Зазорина посмотрела мне в глаза:
– Ответь мне вразумительно: ты – моя дочь? Или скажем так: ты считаешь, что ты – моя дочь?
– А что, до сих пор не понятно?
– Да или нет?
– Да.
– Какие у тебя есть для этого основания?
– А какие основания у вас есть? Уж наверное, имеются, раз вы решили…
– У меня – пока никаких. Сходство – не доказательство.
– Ага, поэтому без всяких оснований вы решили нас с Шерил убрать? Или мы грехи не вашей молодости? Или не вам мешает сам факт нашего существования?
– Я никого не собиралась «убирать». Я не понимаю, о чем ты!.. Пожалуйста, перестань ерничать! Объясни, почему ты говоришь, что я хотела убрать вас с Шерил? И кто это – Шерил?
– Вы прикидываетесь?
– Нет, Боже мой, вовсе нет! Я ничего не понимаю!

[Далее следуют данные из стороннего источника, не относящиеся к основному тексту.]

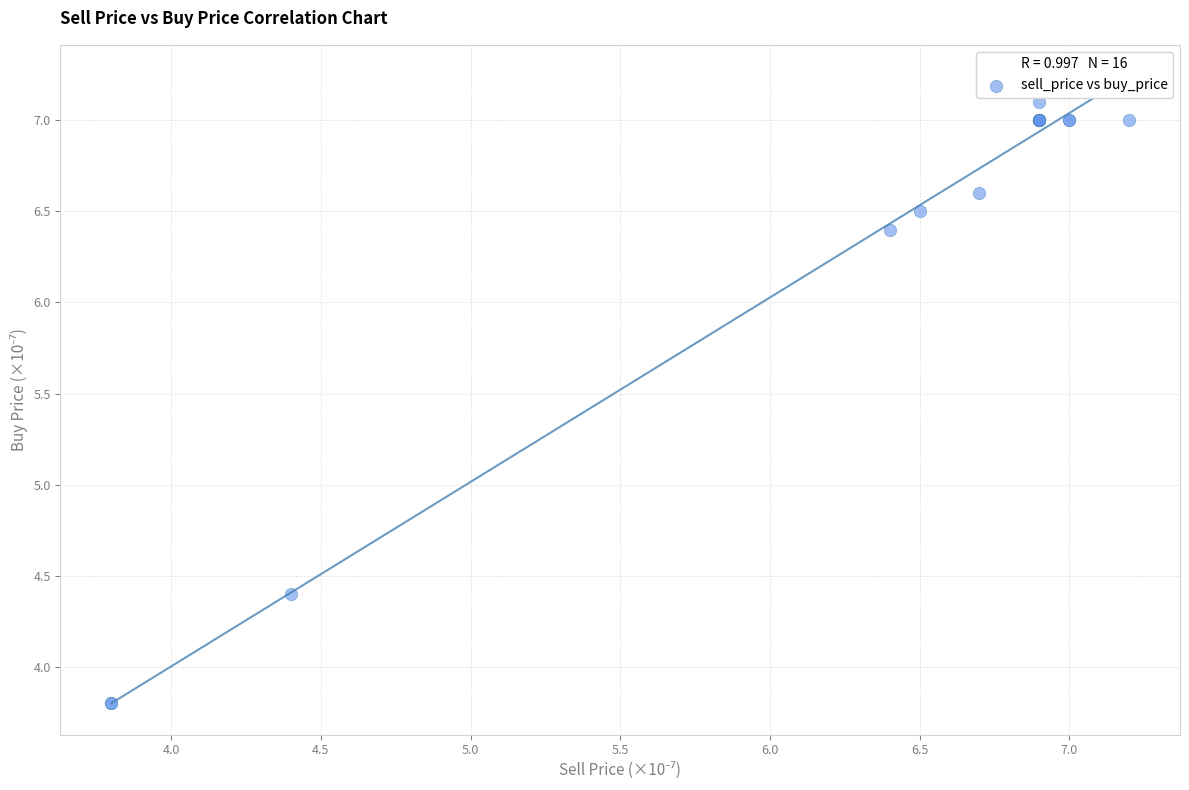

What Y value in the scatter plot is closest to 5?

4.4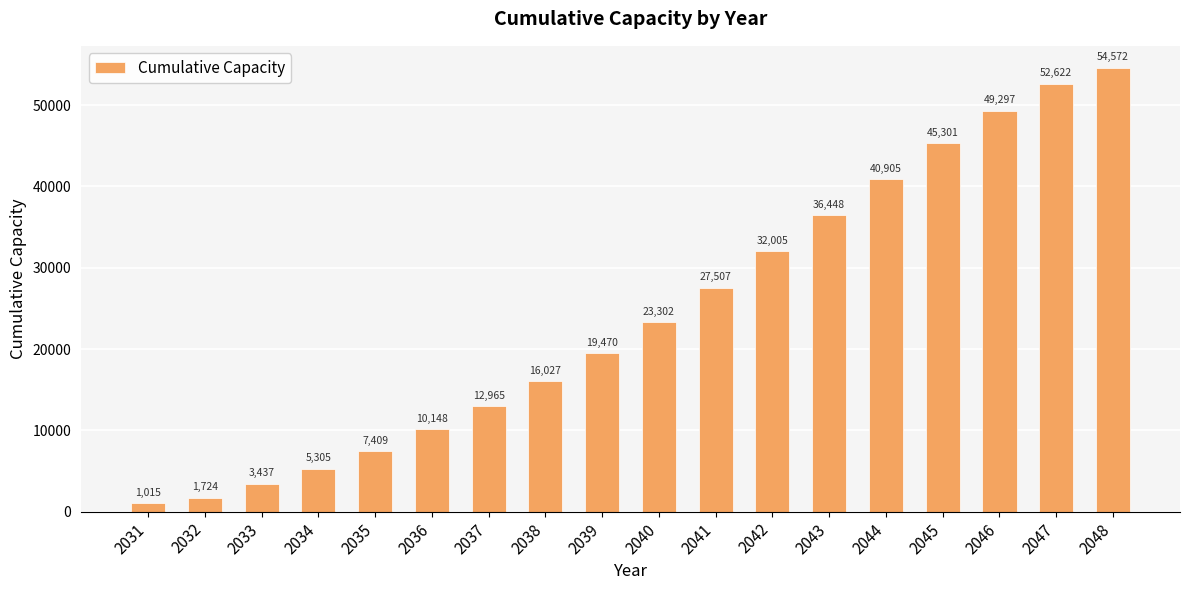

Does the chart contain stacked bars?

No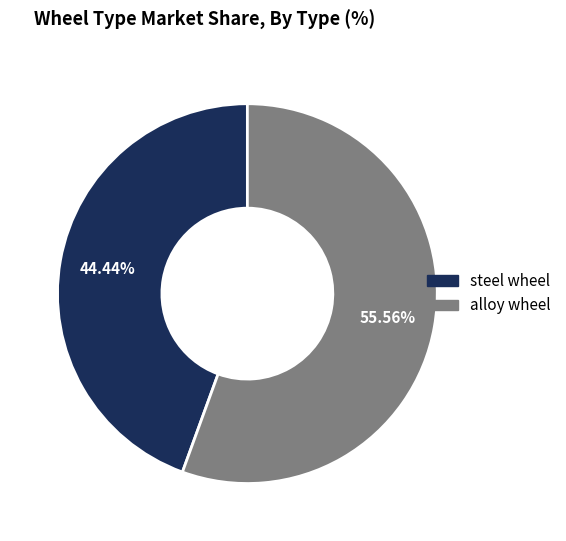

Rank the categories by value from highest to lowest.

alloy wheel, steel wheel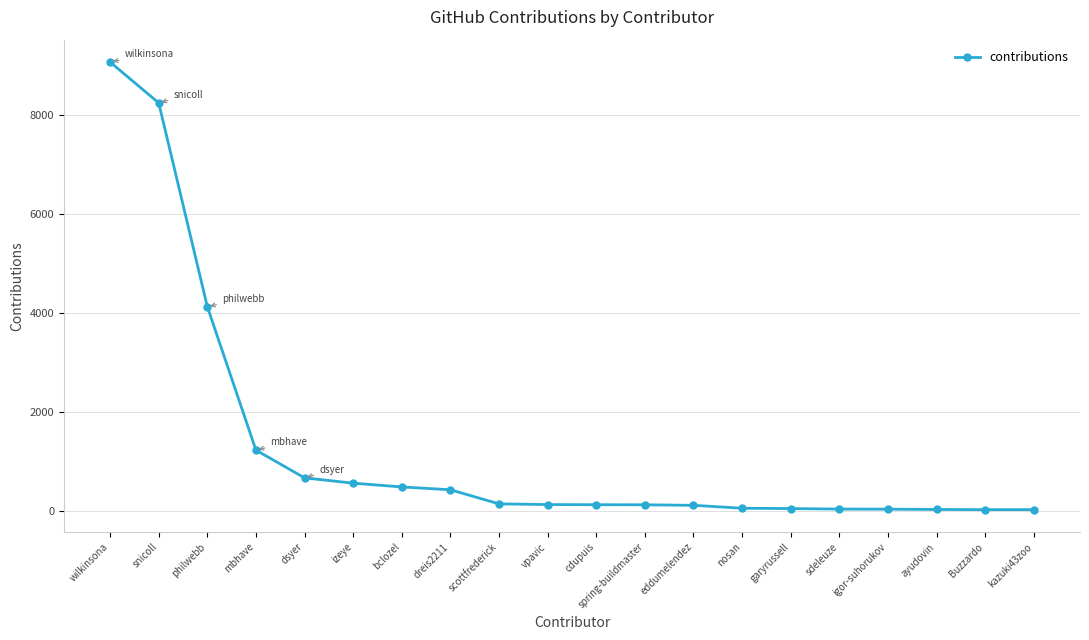

True or false: the data shows 144 at scottfrederick.

True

– Шерил – это моя сестра. Близняшка. И ваша дочь, как и я.
– Откуда ты знаешь?
– От верблюда.
– Умоляю тебя, отвечай нормально! – В голосе ее слышались слезы. – Ты что-то путаешь! Я вас начала искать, но не нашла… Пока не нашла.
– Ага. Вы не нашли, верно. Для вас это сделали ваши подручные! Сколько вы за нас заплатили Игорю? А Сереже – вы платили отдельно или из гонорара Игоря? Они уж для вас постарались, они все нашли: и где мы, и как нас зовут! Вам только оставалось приготовить денежки для Димы! Во сколько он вам обошелся?! Во сколько вы оценили нашу жизнь?!!!
– Перестань!!! – закричала Зазорина. – Перестань сыпать именами! Бред какой-то! У меня от тебя голова идет кругом! Что это за люди такие, кто эти все Димы и Игори? Ну кто тебе сказал, ну откуда ты знаешь, как зовут моих помощников, чем они занимаются и до какой степени успешно?! Да, я поручила одному человеку разобраться в этом деле! Но у меня не было ни имен, ни фамилий, я не знала, с чего начать, за что зацепиться!..
– Вы хотите сказать, что не знали, кому вы отдаете ваших дочерей? Что вы не получали деньги за одну из них от американки? Или эту операцию для вас тоже провернули ваши подручные? Вы хорошо заплатили Демченко? Или вы с ней поделились долларами от Вирджини?
– Что ты несешь?! Опять ты сыплешь именами! Что за Вирджини? Я никому ничего не поручала! – у Зазориной окончательно сдавали нервы. – И никаких долларов от американок я не получала! – Она выкрикивала слова, глотая слезы. – Я не отдавала никому детей! У меня не было детей! Мне сказали, что у меня мертвый ребенок родился! Мне даже его показали!!!
С последней фразой, с последней истеричной нотой, с последним всхлипом наступила тишина.
Я была растеряна. Я была повержена. Я была обезоружена.
Неужели все мои построения оказались ложными? Неужели все, что мы нагородили с Джонатаном, с дядей Уильямом, все это – не более чем досужие вымыслы? Неужели истина, которая, казалось, наконец прояснится в этом кабинете, снова ускользнула от меня?
Вся моя злость, вся моя ненависть вдруг пропали. Не хотелось верить собственным ушам, не хотелось смириться с тем, что все усилия, весь проделанный долгий путь привели в тупик.
– Как это – мертвый ребенок? – с трудом выговорила я, все еще цепляясь за улетучивающуюся надежду. – А мы… А двойняшки не у вас разве родились?
Кажется, вид мой был жалок. Зазорина, посмотрев на мое расстроенное лицо, встала из-за стола и пересела напротив меня в кресло для посетителей. Достала сигареты, предложила мне жестом.
– У меня свои, – подавленно ответила я и тоже закурила.
Зазорина придвинула мне пепельницу.
И проговорила:
– У меня.
– У вас?! Но как же… Но тогда почему вы говорите… Вы…
Она посмотрела мне прямо в глаза, словно призывая меня верить ее словам, и тихо ответила:
– Я не знала, что у меня родились двойняшки. Я двадцать один год об этом ничего не знала! До тех пор, пока три месяца назад ко мне не пришла одна акушерка… И сказала, что у нее есть секрет, который она хочет мне продать.
– Боже мой, – прошептала я, – вот оно что…
– Ты что-то сказала? – спросила Зазорина.
– Я сказала: и звали ее Елена Петровна Куркина!..
– Ты ее знаешь?!
– Нет…
Я решила не вдаваться сейчас в подробности – всему свой черед.
Зазорина посмотрела на меня внимательно, но спрашивать ничего не стала. Загасив окурок, она встала, сделала несколько шатких шагов по кабинету и остановилась спиной ко мне, опершись руками о стол. Потянулась к графину, налила в стакан воды.